== Direction 1 ==
Answer these questions using the transcript on honor:
(a) What does Dave Wilson say a church like the one Ann Wilson describes would be?
(b) Where does Gary Smalley's son Greg now do ministry?
(c) What does the Hebrew root of the word honor mean?
== Direction 2 ==
Continue the transcript on honor from its final line.

== Source ==
* * * * *

Ann Wilson: Which would be interesting, too, because if we in the church would see one another and call out the greatness and see the masterpiece, that's so attractive. Wouldn't people want to be in those doors when people...

Dave Wilson: It's a magnet.

Ann Wilson: Exactly.

Dave Wilson: It would absolutely draw people in. I can remember decades ago watching a marriage talk by a guy named Gary Smalley. He's no longer with us; he's with the Lord. His son Greg now does ministry at Focus on the Family.

Gary talked about the Hebrew root of the word honor. Have you ever heard this? Fascinating. Never forgotten it. He was just saying we're called to honor our mother and father, but we're called to honor one another. We should be known for honor.

The root is a Hebrew word that means to bow or to bend the knee. He said his point was when you're in the presence of somebody really valuable, it's something you do. Some countries they will literally bow, but we honor people not often based on whether we like them or not, but based on their value.

Like when a judge walks in the courtroom, you say "the honorable judge." I may not even like the person, but he's got a position of honor. He goes, "What would it look like if every time you're around a person..." Oh, and I remember he said this: he goes, "When you honor people, you're in awe." He goes, "Your jaw drops." That's how we should approach our spouse, our kids, our neighbor.

* * * * *

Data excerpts
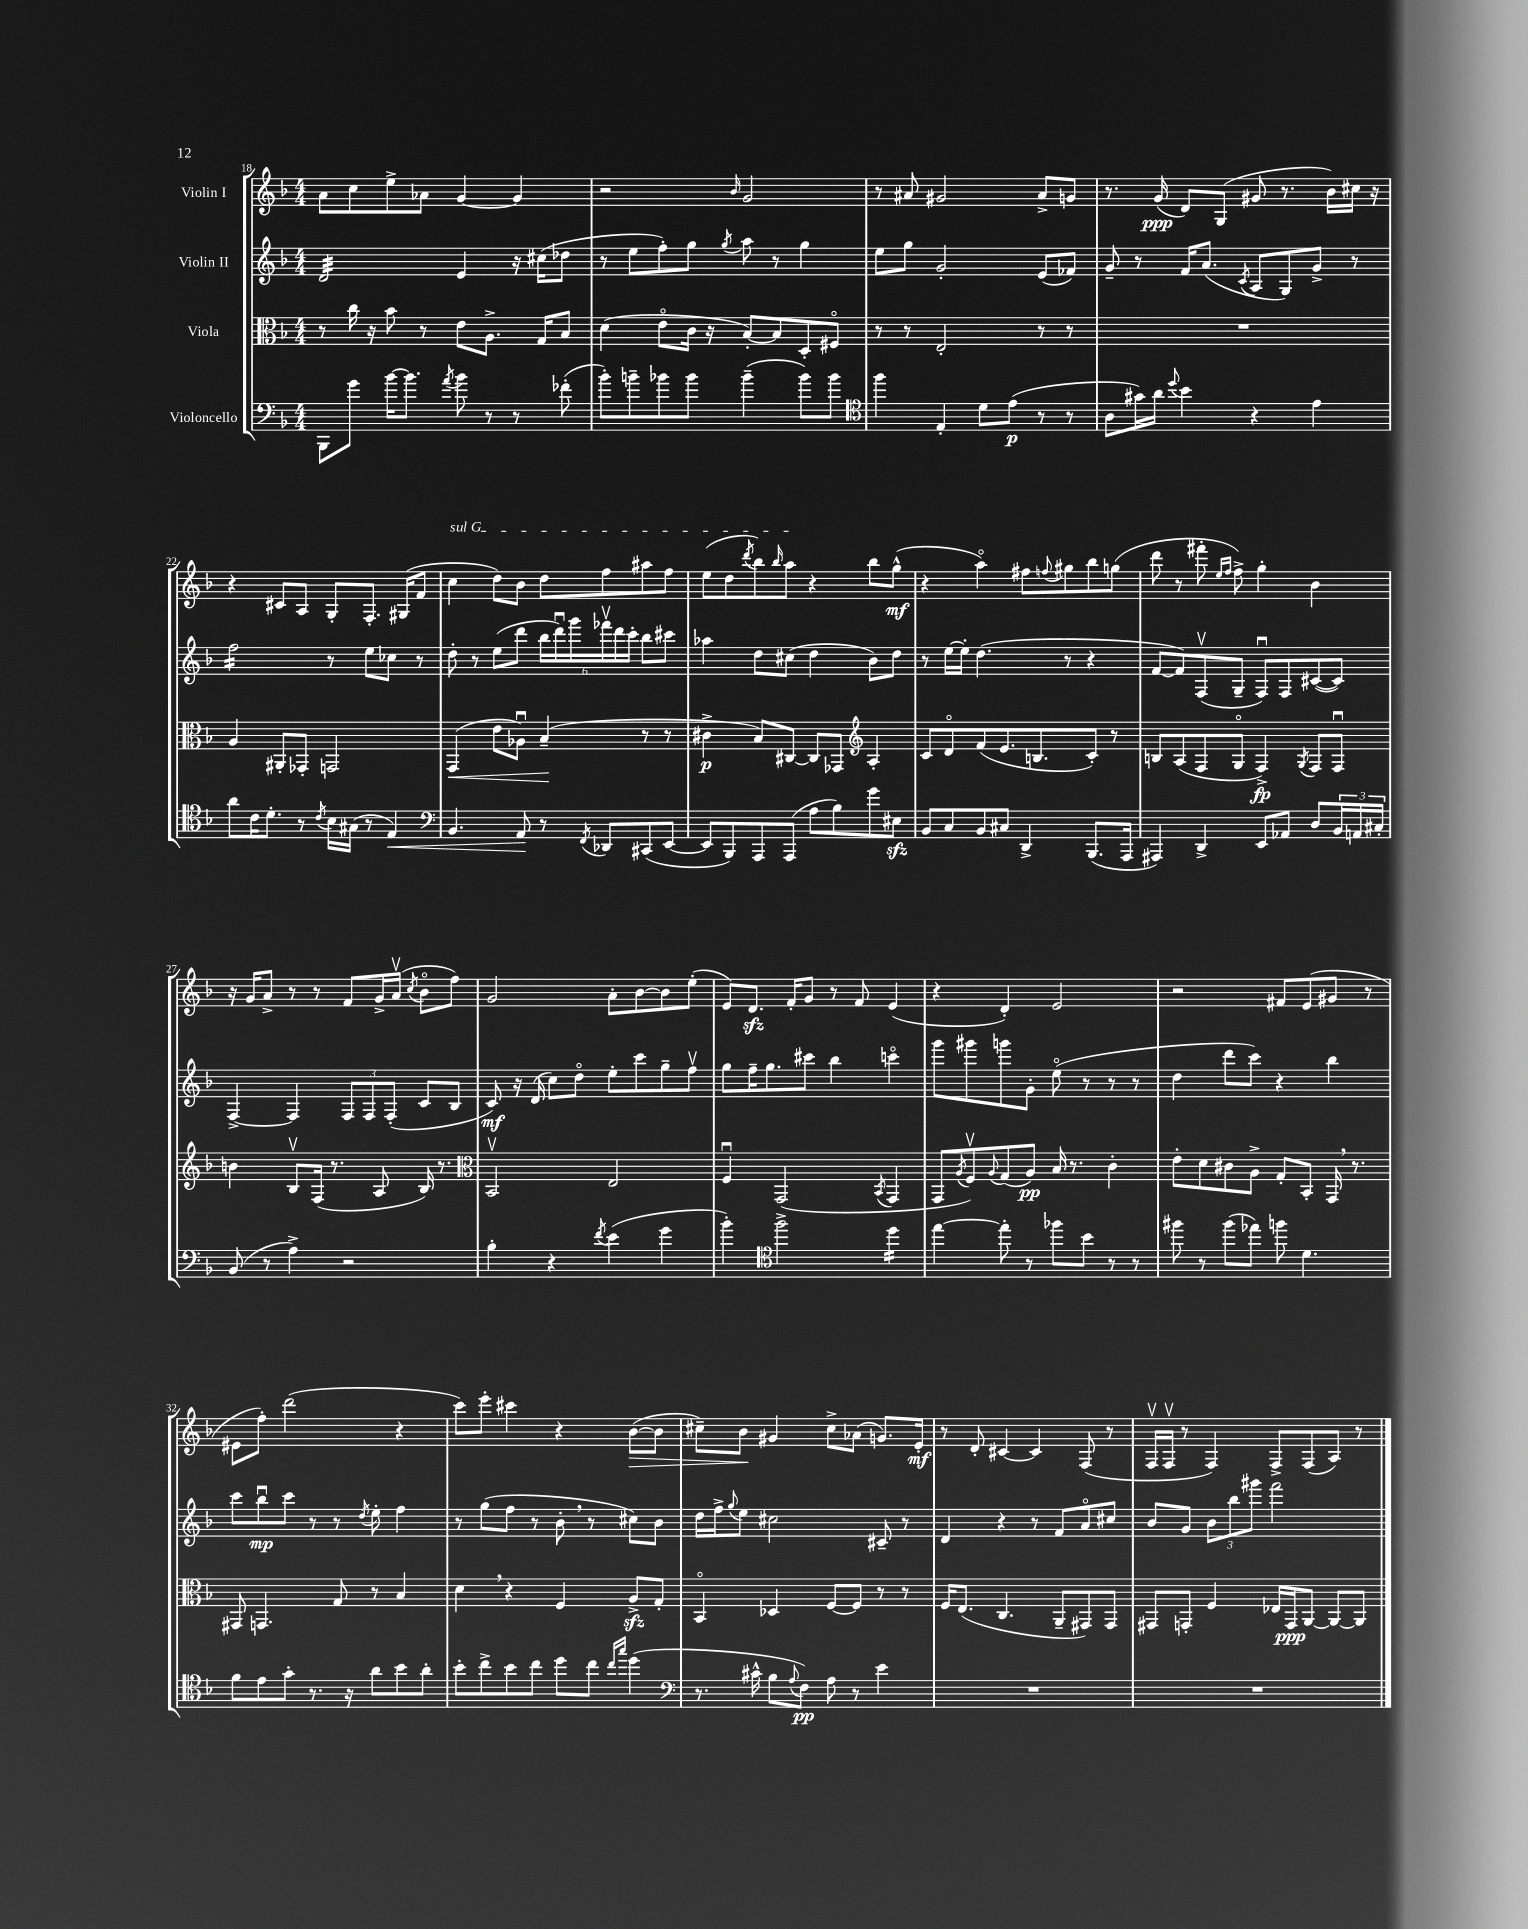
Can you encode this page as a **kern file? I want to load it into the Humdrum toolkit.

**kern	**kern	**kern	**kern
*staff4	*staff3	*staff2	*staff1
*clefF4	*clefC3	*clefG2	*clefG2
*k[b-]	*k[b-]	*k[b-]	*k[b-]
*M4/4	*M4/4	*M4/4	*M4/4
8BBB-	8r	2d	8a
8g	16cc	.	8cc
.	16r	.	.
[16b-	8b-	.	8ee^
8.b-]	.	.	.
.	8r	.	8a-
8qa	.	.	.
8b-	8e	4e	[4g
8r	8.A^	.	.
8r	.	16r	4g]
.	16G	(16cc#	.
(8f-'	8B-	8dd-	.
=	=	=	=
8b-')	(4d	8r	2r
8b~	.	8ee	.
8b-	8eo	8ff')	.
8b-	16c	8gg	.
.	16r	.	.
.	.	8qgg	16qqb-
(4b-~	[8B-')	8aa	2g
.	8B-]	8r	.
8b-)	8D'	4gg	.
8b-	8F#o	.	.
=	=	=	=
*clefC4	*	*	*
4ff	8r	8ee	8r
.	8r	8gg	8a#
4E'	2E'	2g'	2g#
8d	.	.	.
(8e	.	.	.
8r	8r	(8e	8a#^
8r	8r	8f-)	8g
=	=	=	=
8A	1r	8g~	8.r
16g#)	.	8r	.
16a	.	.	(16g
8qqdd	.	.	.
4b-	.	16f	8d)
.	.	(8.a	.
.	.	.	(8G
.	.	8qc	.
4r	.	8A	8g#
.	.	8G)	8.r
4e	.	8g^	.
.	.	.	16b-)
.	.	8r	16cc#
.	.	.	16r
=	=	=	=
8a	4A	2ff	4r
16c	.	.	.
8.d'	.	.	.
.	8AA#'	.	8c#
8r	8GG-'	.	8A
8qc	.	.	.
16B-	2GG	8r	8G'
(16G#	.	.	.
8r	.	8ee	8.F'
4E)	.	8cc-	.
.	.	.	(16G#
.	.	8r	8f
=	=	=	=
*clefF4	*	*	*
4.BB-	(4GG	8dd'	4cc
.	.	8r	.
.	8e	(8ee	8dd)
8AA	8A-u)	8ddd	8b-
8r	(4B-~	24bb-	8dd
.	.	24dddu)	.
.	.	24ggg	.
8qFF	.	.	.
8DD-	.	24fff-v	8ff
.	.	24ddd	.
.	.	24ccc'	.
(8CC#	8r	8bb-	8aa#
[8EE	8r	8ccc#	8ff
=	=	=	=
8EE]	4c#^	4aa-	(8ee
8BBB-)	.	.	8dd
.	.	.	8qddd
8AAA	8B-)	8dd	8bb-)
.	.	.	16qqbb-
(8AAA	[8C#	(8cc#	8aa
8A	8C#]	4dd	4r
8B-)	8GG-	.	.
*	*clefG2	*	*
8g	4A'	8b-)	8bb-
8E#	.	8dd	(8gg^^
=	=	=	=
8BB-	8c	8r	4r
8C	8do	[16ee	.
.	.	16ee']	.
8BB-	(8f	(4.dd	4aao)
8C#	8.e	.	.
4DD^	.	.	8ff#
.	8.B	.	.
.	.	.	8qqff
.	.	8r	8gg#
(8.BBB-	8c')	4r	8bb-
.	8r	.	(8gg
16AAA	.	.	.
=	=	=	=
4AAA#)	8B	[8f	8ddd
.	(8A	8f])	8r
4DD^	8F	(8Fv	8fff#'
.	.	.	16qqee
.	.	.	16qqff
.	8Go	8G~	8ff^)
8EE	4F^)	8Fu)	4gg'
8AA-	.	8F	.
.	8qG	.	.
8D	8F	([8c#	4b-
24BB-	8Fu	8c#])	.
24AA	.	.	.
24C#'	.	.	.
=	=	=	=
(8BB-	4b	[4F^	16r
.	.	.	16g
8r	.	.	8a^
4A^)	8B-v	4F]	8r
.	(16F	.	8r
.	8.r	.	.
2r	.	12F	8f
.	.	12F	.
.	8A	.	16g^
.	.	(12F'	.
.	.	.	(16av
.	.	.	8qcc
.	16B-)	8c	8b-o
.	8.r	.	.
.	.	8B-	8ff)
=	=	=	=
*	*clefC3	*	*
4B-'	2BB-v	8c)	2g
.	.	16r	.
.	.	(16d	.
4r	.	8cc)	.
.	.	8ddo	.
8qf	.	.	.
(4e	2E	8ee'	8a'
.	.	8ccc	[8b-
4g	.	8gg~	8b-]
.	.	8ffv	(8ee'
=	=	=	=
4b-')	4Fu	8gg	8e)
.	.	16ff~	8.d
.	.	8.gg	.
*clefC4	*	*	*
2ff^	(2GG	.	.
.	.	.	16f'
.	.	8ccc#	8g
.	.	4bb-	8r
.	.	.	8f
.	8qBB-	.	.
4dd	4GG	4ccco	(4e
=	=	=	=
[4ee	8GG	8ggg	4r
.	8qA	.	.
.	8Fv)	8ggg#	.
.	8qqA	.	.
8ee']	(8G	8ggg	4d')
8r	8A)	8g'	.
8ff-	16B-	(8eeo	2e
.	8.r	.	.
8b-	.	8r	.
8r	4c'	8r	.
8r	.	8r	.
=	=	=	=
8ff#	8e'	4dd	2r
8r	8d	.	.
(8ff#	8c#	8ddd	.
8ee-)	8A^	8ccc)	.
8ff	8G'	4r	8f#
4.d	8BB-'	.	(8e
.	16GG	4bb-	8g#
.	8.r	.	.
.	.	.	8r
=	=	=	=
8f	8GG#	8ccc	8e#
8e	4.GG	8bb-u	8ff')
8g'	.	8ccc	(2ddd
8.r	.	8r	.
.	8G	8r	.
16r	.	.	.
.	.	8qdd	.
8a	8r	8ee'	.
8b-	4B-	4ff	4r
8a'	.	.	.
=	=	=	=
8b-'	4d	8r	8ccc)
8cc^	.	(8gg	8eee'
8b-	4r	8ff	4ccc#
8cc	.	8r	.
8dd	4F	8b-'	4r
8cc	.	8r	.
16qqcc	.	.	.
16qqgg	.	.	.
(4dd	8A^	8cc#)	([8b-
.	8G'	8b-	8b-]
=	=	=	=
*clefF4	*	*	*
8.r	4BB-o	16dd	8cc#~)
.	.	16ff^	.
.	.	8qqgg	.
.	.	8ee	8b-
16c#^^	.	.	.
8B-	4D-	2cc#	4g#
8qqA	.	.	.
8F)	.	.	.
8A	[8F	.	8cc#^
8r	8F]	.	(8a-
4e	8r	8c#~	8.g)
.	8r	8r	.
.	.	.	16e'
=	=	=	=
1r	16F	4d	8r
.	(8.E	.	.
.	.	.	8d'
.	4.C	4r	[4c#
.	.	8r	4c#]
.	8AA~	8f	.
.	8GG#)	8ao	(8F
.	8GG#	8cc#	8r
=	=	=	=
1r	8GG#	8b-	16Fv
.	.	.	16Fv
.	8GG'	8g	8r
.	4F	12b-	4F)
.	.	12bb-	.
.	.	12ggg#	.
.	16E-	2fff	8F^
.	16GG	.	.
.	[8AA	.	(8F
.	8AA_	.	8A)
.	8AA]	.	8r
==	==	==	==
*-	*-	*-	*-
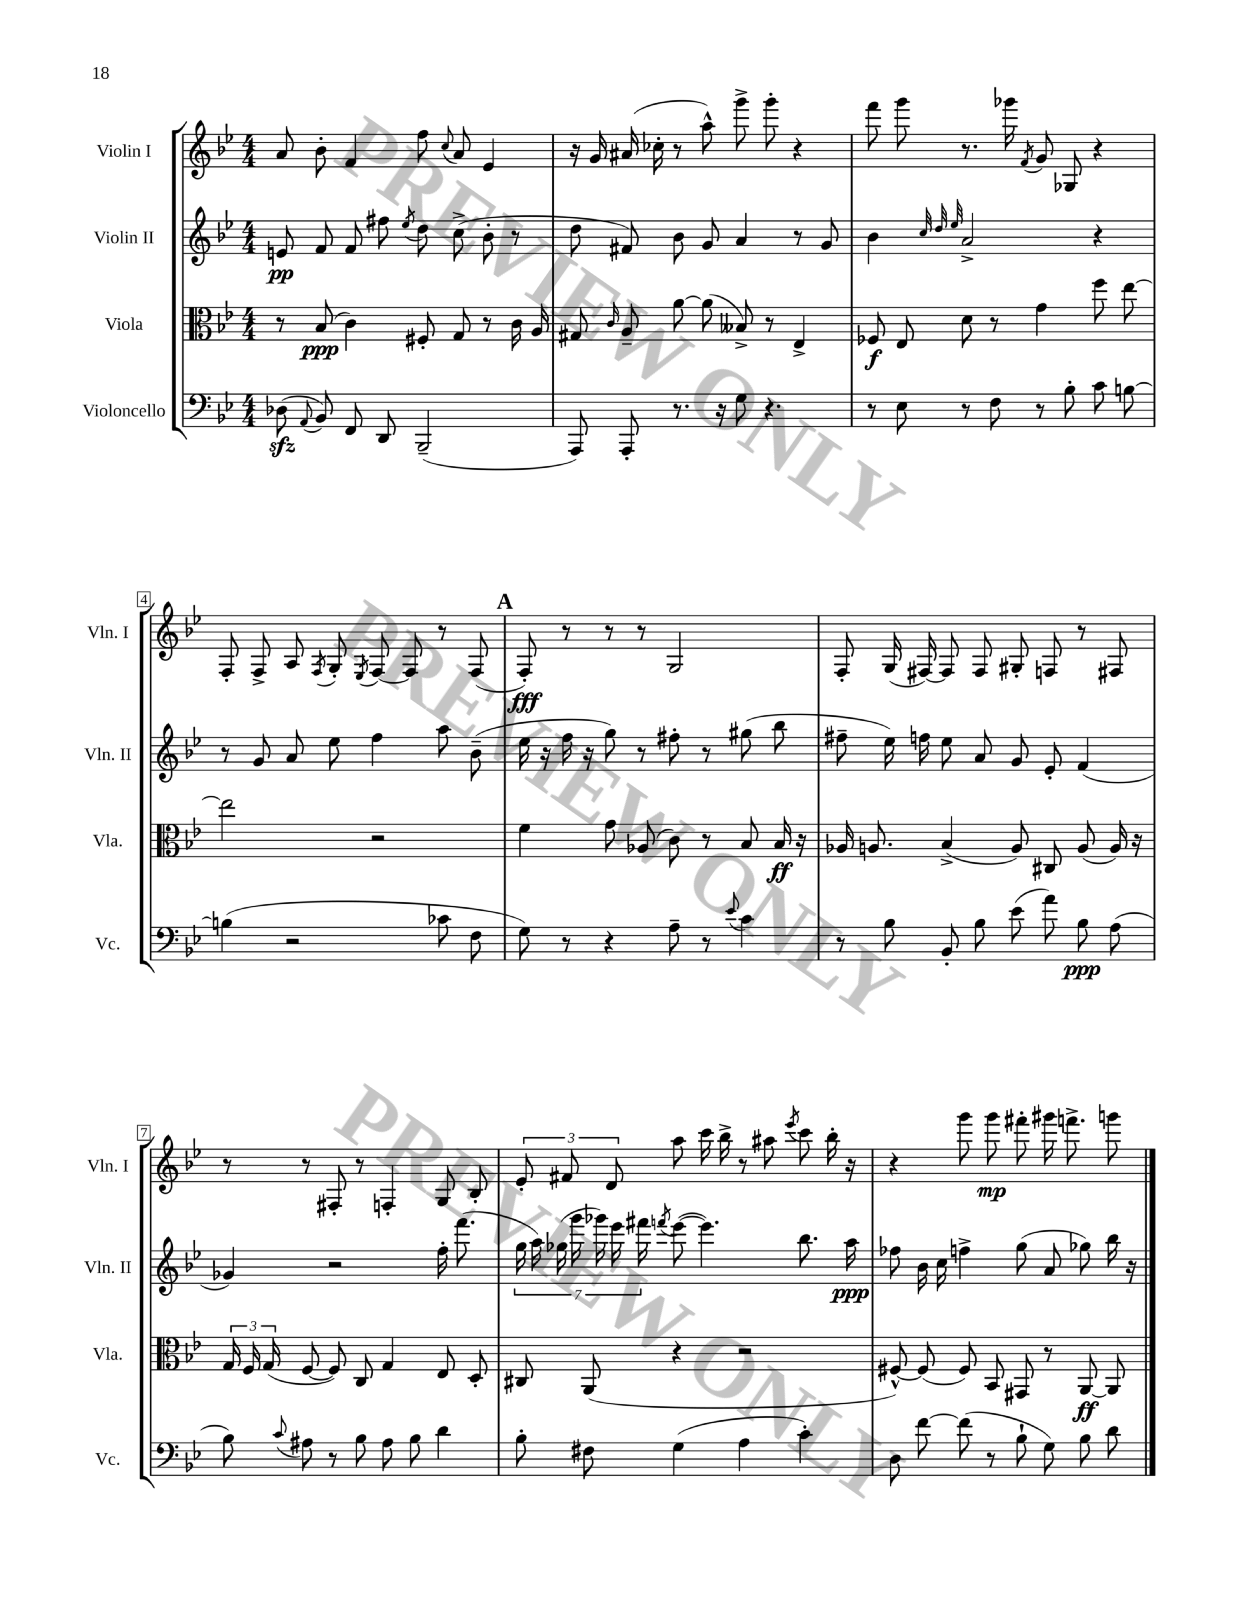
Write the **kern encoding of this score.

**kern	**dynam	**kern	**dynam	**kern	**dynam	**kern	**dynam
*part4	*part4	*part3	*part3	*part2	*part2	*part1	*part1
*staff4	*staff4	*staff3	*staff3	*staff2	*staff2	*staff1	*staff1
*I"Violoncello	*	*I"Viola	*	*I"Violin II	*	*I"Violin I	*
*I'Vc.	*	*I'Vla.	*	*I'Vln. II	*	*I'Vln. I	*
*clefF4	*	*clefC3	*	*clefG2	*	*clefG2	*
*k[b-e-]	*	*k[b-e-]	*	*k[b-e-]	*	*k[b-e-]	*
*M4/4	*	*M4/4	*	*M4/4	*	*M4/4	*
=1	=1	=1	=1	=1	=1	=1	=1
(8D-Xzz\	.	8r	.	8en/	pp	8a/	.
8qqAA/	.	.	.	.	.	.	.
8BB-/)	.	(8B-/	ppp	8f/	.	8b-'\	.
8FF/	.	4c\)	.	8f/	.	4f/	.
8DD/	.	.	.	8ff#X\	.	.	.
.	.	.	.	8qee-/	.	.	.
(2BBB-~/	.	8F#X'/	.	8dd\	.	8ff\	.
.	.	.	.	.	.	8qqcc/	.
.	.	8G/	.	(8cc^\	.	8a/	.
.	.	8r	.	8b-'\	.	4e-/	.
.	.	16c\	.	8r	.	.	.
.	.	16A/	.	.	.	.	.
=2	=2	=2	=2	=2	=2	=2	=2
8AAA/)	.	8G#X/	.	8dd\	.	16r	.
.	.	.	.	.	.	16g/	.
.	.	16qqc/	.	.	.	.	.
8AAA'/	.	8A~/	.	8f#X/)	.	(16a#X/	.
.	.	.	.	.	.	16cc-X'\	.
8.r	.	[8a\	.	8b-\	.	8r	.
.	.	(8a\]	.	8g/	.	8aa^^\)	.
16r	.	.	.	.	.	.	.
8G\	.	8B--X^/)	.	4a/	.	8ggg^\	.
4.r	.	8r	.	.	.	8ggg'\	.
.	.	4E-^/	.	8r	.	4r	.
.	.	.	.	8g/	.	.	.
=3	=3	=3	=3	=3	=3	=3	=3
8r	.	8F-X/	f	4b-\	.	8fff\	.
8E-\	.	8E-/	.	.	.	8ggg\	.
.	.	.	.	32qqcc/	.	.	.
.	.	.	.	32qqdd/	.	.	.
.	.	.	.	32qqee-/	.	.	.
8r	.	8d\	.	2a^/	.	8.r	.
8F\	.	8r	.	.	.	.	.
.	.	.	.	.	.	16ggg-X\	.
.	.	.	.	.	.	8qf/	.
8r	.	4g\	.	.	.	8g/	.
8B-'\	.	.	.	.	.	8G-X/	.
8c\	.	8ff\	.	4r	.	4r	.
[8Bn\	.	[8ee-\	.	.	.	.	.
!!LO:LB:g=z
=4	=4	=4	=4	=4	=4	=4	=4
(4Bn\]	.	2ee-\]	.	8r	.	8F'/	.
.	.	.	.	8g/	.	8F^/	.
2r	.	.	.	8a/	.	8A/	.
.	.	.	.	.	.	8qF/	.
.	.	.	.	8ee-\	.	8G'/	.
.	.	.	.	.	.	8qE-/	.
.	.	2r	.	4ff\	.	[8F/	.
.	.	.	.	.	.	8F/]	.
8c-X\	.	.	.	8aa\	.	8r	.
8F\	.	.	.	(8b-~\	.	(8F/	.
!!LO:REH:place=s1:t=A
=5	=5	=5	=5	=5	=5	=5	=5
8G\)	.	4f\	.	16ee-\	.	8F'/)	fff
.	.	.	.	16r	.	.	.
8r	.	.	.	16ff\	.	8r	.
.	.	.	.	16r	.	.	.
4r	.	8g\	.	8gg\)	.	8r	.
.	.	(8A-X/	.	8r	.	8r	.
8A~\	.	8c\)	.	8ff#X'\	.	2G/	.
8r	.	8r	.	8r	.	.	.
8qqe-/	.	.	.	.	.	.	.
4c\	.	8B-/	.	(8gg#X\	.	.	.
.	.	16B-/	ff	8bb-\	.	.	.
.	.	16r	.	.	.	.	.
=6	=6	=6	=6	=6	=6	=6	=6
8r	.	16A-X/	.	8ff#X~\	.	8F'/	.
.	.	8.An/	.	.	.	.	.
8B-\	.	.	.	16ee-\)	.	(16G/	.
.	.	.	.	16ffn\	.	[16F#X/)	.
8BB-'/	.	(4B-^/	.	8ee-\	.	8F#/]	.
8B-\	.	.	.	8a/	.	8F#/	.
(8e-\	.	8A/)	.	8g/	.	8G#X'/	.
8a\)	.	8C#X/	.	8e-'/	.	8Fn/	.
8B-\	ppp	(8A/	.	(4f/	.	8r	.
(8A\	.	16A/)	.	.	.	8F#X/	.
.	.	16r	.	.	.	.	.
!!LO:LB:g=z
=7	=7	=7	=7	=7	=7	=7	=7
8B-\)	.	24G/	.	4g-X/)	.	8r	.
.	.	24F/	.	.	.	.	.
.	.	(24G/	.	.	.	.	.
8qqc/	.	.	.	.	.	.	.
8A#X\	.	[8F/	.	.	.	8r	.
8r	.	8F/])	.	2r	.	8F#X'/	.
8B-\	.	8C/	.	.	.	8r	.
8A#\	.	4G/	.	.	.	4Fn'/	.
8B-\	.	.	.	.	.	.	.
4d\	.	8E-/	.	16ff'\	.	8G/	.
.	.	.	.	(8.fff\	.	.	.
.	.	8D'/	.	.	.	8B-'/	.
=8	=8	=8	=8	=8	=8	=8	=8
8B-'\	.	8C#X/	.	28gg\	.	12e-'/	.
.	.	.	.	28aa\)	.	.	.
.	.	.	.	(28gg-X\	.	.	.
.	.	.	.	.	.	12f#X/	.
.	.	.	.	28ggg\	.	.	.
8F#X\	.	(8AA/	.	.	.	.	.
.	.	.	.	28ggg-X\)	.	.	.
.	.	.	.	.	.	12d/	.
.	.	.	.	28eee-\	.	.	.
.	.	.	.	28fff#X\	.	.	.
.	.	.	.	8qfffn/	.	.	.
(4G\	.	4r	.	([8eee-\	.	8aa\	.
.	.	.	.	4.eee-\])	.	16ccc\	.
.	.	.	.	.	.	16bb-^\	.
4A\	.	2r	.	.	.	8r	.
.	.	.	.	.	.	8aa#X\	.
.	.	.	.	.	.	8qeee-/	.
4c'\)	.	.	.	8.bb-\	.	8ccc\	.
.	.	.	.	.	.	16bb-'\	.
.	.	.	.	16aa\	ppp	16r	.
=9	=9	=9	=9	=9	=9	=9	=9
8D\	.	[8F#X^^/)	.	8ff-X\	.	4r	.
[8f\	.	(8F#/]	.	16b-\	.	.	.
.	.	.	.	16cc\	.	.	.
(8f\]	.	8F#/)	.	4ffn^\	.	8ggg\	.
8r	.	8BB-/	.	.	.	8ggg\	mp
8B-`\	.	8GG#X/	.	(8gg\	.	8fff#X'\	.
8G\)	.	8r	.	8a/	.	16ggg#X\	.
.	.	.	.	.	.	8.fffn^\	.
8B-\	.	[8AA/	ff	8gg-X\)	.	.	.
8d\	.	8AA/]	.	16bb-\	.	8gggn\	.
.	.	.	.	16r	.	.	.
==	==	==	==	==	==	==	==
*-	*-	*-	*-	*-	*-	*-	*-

* * * * *

== Right answer 1 ==
(a) A magnet.
(b) At Focus on the Family.
(c) To bow or to bend the knee.

== Right answer 2 ==
Don Everts: That's what Jesus did, right? Everyone's saying, "Get this leper out of here. Get this old widow out of here." And Jesus saw the dignity that they were imbued with by their Creator.

Dave Wilson: One of our sons has a preaching gift and he calls them God goggles. He did a message once and he goes, "You put on eyes of Jesus to see people the way Jesus saw them. If you see people the way Jesus saw them, you will treat them the way Jesus did." And that's how we have to see the Imago Dei. We've got to see the image of God in everyone.

Ann Wilson: I think, let's just be super practical. Even in parenting, our kids can hit phases that it's difficult to like them at times. The image of God has left the building.

But I remember saying to our boys at certain times, "I just need some time with you." And what it was because we're all giving off sparks, we're all pushing each other's buttons. But there was something about just sitting down at a meal and I could see them, like, "Ah, there you are. I see that." Because I get so messed up in my own head and then I would say those things that I saw that God put in them. I'm like, "Look at you. Look at you."

Don Everts: And how powerful is that for them being formed? Because you're right. I mean, we're managing household. Families are busy. You have multiple kids. You're just managing the household, let alone to have time where you see one child and be able to reflect those things to them and build that into them. God loves you not from just a bumper sticker perspective.

Ann Wilson: And not for what you do.

Don Everts: He loves you because He made you and you're amazing. So it's been sobering for me to think about, as I've been in the research about the giftings and looking at the scripture and working on this book, how powerful it is to see people with God goggles.

Dave Wilson: I haven't thought of it in that phrase, but that's perfect. I need to revise the book now. I always hated how I preach all this stuff and nobody remembers it. My son gives a sermon, "Hey, God goggles," and I'm like, "I said that 20 years ago!" But what is interesting is one of your themes of the book is everyone has a gift and with gifts to share.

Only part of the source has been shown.